Sunday 1 December 2013

Bo Xilai takes revenge on Xi Jinping’s China (Sunday Guardian)


Bo Xilai (L); Xi Jinping
odern China is the creation of Deng Xiaoping, who correctly identified the main enemies of the Chinese people as disease, ignorance and poverty rather than the "imperialists" and the "hegemonists" so often declaimed against by Mao Zedong. The last war fought by China was in Vietnam in 1979, three years before Deng was able to consolidate his control over the Chinese Communist Party (CCP). Since then, there has been no theatre in which the PLA has played an offensive role. This is in contrast to NATO, which seems to be looking for locations where it can unleash firepower, naturally on those too weak to offer much resistance. During the period when Deng was in direct charge, the PLA received much less attention and financial support relative to other institutions than it had during the Mao years, when it was coddled as the main guarantor of the Chairman's power, especially during the tumultuous 1960s, the decade of the Cultural Revolution as well as of the Sino-Indian border conflict. Once Jiang Zemin took charge in the 1990s from Deng, and after the latter's passing in 1997, huge boosts were given to the PLA's capabilities. However, except for a bit of sabre rattling across the Taiwan Straits, which ironically helped the anti-China DPP presidential candidate Chen Shui-bian to defeat his pro-China KMT rival, there was hardly any instance where force or even the threat of force was used. The concept of the "peaceful rise" of China that had been popularised by Deng held, as it did during much of the time of Jiang's successor, Hu Jintao.
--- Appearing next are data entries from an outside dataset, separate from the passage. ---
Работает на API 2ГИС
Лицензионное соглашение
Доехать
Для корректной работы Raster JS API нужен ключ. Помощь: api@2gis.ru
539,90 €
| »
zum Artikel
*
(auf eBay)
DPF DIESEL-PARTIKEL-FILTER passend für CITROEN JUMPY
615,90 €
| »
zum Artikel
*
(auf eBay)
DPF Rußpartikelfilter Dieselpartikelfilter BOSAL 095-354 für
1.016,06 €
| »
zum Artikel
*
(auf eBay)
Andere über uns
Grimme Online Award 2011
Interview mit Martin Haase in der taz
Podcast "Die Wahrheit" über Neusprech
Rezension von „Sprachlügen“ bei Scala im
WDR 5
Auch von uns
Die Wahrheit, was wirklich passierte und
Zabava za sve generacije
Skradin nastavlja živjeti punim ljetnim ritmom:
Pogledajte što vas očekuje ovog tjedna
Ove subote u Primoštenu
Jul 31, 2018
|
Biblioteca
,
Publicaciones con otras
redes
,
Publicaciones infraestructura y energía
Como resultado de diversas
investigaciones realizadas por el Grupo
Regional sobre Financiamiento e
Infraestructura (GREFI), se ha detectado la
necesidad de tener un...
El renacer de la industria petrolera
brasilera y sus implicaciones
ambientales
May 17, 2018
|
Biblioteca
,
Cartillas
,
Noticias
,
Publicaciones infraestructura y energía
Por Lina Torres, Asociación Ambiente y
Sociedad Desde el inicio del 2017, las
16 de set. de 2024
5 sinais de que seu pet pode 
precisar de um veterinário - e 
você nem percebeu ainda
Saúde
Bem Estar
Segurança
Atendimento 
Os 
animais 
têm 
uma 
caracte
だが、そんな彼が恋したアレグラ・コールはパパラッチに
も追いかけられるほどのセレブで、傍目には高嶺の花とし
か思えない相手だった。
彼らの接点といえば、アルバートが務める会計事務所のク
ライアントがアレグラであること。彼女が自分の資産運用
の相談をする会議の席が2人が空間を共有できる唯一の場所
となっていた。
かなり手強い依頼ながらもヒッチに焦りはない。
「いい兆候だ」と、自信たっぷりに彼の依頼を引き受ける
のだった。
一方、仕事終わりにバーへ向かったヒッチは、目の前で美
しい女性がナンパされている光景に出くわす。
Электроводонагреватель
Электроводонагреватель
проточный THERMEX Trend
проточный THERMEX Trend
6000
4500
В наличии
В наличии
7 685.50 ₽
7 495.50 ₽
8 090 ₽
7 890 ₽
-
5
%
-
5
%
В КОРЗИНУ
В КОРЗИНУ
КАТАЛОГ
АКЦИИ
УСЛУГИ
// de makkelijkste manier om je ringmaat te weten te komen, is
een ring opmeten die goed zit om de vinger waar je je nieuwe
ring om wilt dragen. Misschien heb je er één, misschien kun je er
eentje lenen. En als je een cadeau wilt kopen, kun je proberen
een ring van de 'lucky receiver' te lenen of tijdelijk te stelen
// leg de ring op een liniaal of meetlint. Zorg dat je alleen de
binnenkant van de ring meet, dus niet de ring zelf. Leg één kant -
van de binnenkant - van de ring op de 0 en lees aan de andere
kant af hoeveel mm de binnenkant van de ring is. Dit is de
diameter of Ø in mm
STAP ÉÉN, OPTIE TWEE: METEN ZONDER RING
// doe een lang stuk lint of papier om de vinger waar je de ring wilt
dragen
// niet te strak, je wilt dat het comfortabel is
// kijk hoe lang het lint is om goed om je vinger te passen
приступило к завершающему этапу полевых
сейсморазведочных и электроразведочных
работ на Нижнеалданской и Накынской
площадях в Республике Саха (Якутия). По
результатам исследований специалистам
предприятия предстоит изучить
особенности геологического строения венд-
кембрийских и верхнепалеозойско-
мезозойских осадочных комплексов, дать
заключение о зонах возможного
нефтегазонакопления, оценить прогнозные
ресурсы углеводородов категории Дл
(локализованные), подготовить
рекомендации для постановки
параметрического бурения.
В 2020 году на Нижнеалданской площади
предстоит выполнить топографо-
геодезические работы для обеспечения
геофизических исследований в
Matters began to change around 2010, and this may be traced to the rise of Bo Xilai, the charismatic scion of one of the CCP's most prominent political families. Bo sought to return to the era of Mao Zedong, and this he did by basing his appeal on raw xenophobia. Anti-Japanese sentiment was whipped up, while those who called for China to copy the NATO strategy of the use of force to defend its interests were encouraged. The higher, lower and middle ranks of the PLA became entranced by Rambo Bo, seeing in him a leader who would free the military from the invisible fetters mandated by the "Peaceful Rise" strategy. Aware that Bo's purpose was to upset the line of succession and thereby to replace Xi Jinping or Li Keqiang (at that time, it was not clear who would emerge as Top Gun), party elders began to tack to the Maoist wind, ramping up their references to the military. This change became most obvious when Beijing suddenly raised the stakes in the South China Seas. Its rate of growth would have inevitably given Beijing dominance in the South China Seas over others within about 15 years, and without any threat of force. However, to compete against Bo, even Hu Jintao (whose greatest success was to use the "Peace Card" in order to win over hearts and minds in Taiwan) was forced into accepting the PLA's desired tactic of following the NATO example of giving primacy to the use of military force in the settling of disputes. Because of this policy, China has lost almost all the goodwill that it had acquired in South-East Asia since the 1980s, thereby giving the advantage to the US and Japan, now seen as the only protectors against the PLA.
Over the year that he has been in office, Hu Jintao's successor Xi Jinping has taken a tough line against official corruption, jailing several top officials, including such key figures as the Mayor of Nanjing. Many of those within the higher echelons of the CCP who have become dollar millionaires and billionaires belong to the Jiang Zemin faction. This faction prevented Hu from implementing his favoured policies to the extent that he wanted, and Xi seems determined that he will not be similarly hobbled. The anti-corruption drive has, therefore, had the effect of weakening the Jiang faction to a level where it is no longer a hindrance to policy. However, the Catch 22 in such a process of consolidation of power has been the need for Xi to tack to the military, lest that institution veer to the side of Jiang the way some of its key commanders became admirers of Bo Xilai. Such deference to those in uniform has led to policy errors such as an Air Defence Zone over the China Seas, that has the potential to cause war between China on one side and the US and Japan on the other. Such a conflict would, within a decade, bring China's economy back to where it was under Mao Zedong. Although he is now in prison, his dreams of supreme power shattered, Bo Xilai must be chuckling at the mess that he has got his rivals within the CCP into. Should China abandon the strategy of peaceful rise, its own rise is likely to stall.